Nobel Prize of literature in 1993 (the first awarded to a writer black), Pulitzer prize for Beloved in 1988, the american author Toni Morrison died in New York on Monday. At the announcement of his disappearance, writers, intellectuals, and policies have multiplied the testimonies and tributes to this author who had placed the black cause at the heart of his work.

In a press statement, the Elysée demonstrates his deep respect for all the work of the writer “held by a great need for poetry, moral and political”. The message continues admiring “a powerful voice, committed, precious, who will miss the United States and the world.” The president of the Republic Emmanuel Macron “expresses its condolences to his family, his relatives and his fellow countrymen, as well as the many French who have loved and played with passion.”

” READ ALSO – Toni Morrison, first black woman Nobel prize winner for literature, has died at the age of 88.
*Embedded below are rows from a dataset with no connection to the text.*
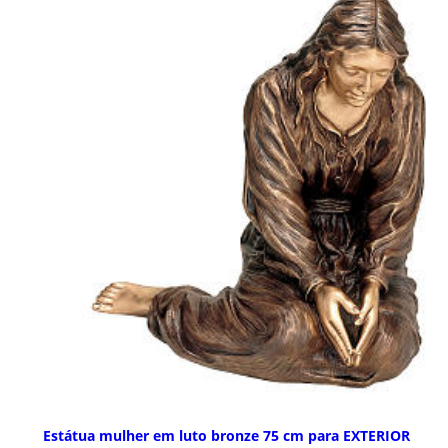
Estátua mulher em luto bronze 75 cm para EXTERIOR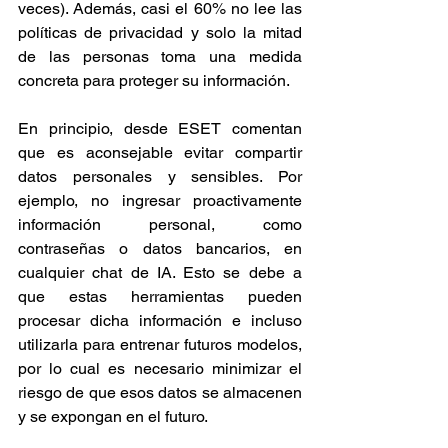
veces). Además, casi el 60% no lee las 
políticas de privacidad y solo la mitad 
de las personas toma una medida 
concreta para proteger su información.
En principio, desde ESET comentan 
que es aconsejable evitar compartir 
datos personales y sensibles. Por 
ejemplo, no ingresar proactivamente 
información personal, como 
contraseñas o datos bancarios, en 
cualquier chat de IA. Esto se debe a 
que estas herramientas pueden 
procesar dicha información e incluso 
utilizarla para entrenar futuros modelos, 
por lo cual es necesario minimizar el 
riesgo de que esos datos se almacenen 
y se expongan en el futuro.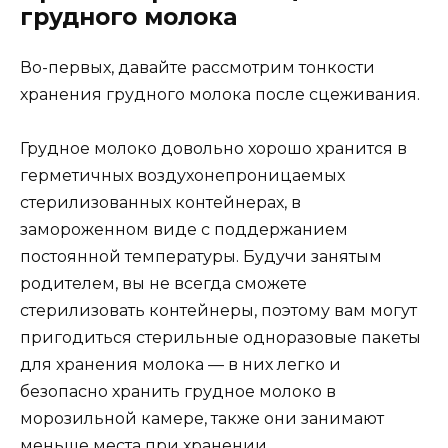
грудного молока​
Во-первых, давайте рассмотрим тонкости
хранения грудного молока после сцеживания.
Грудное молоко довольно хорошо хранится в
герметичных воздухонепроницаемых
стерилизованных контейнерах, в
замороженном виде с поддержанием
постоянной температуры. Будучи занятым
родителем, вы не всегда сможете
стерилизовать контейнеры, поэтому вам могут
пригодиться стерильные одноразовые пакеты
для хранения молока — в них легко и
безопасно хранить грудное молоко в
морозильной камере, также они занимают
меньше места при хранении.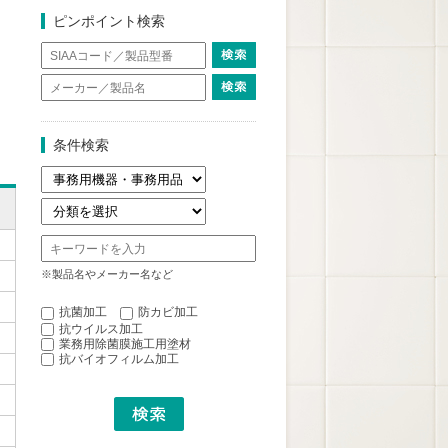
ピンポイント検索
条件検索
※製品名やメーカー名など
抗菌加工
防カビ加工
抗ウイルス加工
業務用除菌膜施工用塗材
抗バイオフィルム加工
The former president of the United States Barack Obama has hailed a “national treasure, as good a storyteller, as captivating as a person as it was in his work.” “Her writing was a challenge beautiful and full of meaning for our moral conscience and our imagination. What a gift to have been able to breathe the same air as she, if only for a moment”, he added.

Bill Clinton thanked a “human being world class” that has “awakened our souls and challenged our consciences to confront the injustice, large or small, wherever it exists”.